The Ultimate Texture You Want For Marsala Sauce

Savory, rich, and just a little bit sweet, Marsala sauce is most commonly used in the U.S. for chicken Marsala, but it works great as a standalone sauce for almost any meat or pasta. What makes the sauce such a treat isn't just its flavor but the luxurious feel it can quickly bring to a dish with just a handful of ingredients. But getting the texture of Marsala sauce right is key, and a thin, watery gravy just won't do. You want it to be luscious and slightly thick, melting over top of your chicken or steak without pooling across the plate.

There are actually a couple of variations on Marsala you can make, but each one should have a silky, unctuous texture reminiscent of a wine or demi-glace reduction. The goal is to get a sauce thick enough to coat and cling to your meal without being gloopy. This is true whether you like a lighter-tasting Marsala that uses only wine and stock — the kind that's dark in color with a luminous sheen — or the richer, creamy Marsala variation that incorporates extra dairy as a thickener and has a more savory taste. Landing in that sweet spot between too runny and too thick is tricky, but you have a few different techniques available to you. 

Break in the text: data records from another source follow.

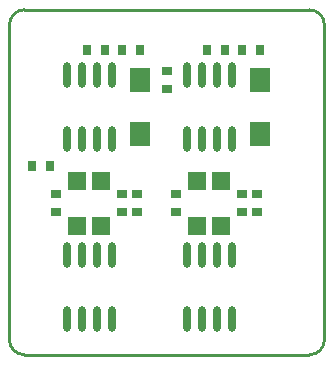
<source format=gtp>
G04*
G04 #@! TF.GenerationSoftware,Altium Limited,Altium Designer,22.2.1 (43)*
G04*
G04 Layer_Color=8421504*
%FSLAX44Y44*%
%MOMM*%
G71*
G04*
G04 #@! TF.SameCoordinates,B242430B-52BB-43DD-A0E7-0EA7797FDCDA*
G04*
G04*
G04 #@! TF.FilePolarity,Positive*
G04*
G01*
G75*
%ADD15C,0.2540*%
%ADD16R,0.8890X0.6350*%
%ADD17R,1.5700X1.5550*%
%ADD18R,0.6350X0.8890*%
%ADD19R,1.8000X2.0000*%
%ADD20O,0.6000X2.2000*%
D15*
X120650Y-146050D02*
G03*
X133350Y-133350I0J12700D01*
G01*
X-133350D02*
G03*
X-120650Y-146050I12700J-0D01*
G01*
X133350Y133350D02*
G03*
X120650Y146050I-12700J0D01*
G01*
X-120650D02*
G03*
X-133350Y133350I0J-12700D01*
G01*
X133350Y-133350D02*
Y0D01*
X0Y-146050D02*
X120650D01*
X-120650D02*
X0D01*
X-133350Y-133350D02*
Y0D01*
X133350D02*
Y133350D01*
X0Y146050D02*
X120650D01*
X-120650D02*
X0D01*
X-133350Y0D02*
Y133350D01*
D16*
X-38100Y-10160D02*
D03*
Y-25400D02*
D03*
X-25400D02*
D03*
Y-10160D02*
D03*
X-93980D02*
D03*
Y-25400D02*
D03*
X76200D02*
D03*
Y-10160D02*
D03*
X63500D02*
D03*
Y-25400D02*
D03*
X0Y78740D02*
D03*
Y93980D02*
D03*
X7620Y-10160D02*
D03*
Y-25400D02*
D03*
D17*
X25400Y1370D02*
D03*
Y-36930D02*
D03*
X45720Y1370D02*
D03*
Y-36930D02*
D03*
X-76200Y1370D02*
D03*
Y-36930D02*
D03*
X-55880Y1370D02*
D03*
Y-36930D02*
D03*
D18*
X-38100Y111760D02*
D03*
X-22860D02*
D03*
X-67310D02*
D03*
X-52070D02*
D03*
X63500D02*
D03*
X78740D02*
D03*
X34290D02*
D03*
X49530D02*
D03*
X-99060Y13970D02*
D03*
X-114300D02*
D03*
D19*
X-22860Y40500D02*
D03*
Y86500D02*
D03*
X78740Y40500D02*
D03*
Y86500D02*
D03*
D20*
X-84918Y36500D02*
D03*
X-72218Y90500D02*
D03*
X-46818D02*
D03*
X-72218Y36500D02*
D03*
X-59518D02*
D03*
X-46818D02*
D03*
X-84918Y90500D02*
D03*
X-59518D02*
D03*
X-84918Y-115900D02*
D03*
X-72218Y-61900D02*
D03*
X-46818D02*
D03*
X-72218Y-115900D02*
D03*
X-59518D02*
D03*
X-46818D02*
D03*
X-84918Y-61900D02*
D03*
X-59518D02*
D03*
X16682Y36500D02*
D03*
X29382Y90500D02*
D03*
X54782D02*
D03*
X29382Y36500D02*
D03*
X42082D02*
D03*
X54782D02*
D03*
X16682Y90500D02*
D03*
X42082D02*
D03*
X16682Y-115900D02*
D03*
X29382Y-61900D02*
D03*
X54782D02*
D03*
X29382Y-115900D02*
D03*
X42082D02*
D03*
X54782D02*
D03*
X16682Y-61900D02*
D03*
X42082D02*
D03*
M02*

</source>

You can get a rich, creamy Marsala sauce with flour, gelatin, or cream

The traditional way of getting that signature Marsala sauce texture is by reducing the wine and stock until it's just thick enough to coat the back of a spoon and finishing it with a little butter. Alternatively, if you're making chicken Marsala, the flour from dredging and leftover fond can help form the base and thicken the sauce. Of course, if you're going meat-free, you can just whisk a tablespoon of flour into the wine as you cook it down.) 

The best Marsala sauce uses homemade stock that naturally has gelatin in it, which aids in the thickening and gives the sauce that nice glossy texture. But if you are using store-bought stock, and let's be real, most of us are, you can use a few teaspoons of powdered gelatin to get a similar finish.

If your tastes lean more creamy, your job is going to be a bit easier and less fussy. After simmering the wine and stock to reduce it, just pour in some whipping cream and finish heating the sauce to thicken it a bit. The amount of cream you use is completely up to you, but most recipes use about one-third as much cream as the combined wine and stock. No matter which style of Marsala you prefer, getting the smooth, luscious texture is the key to a great meal.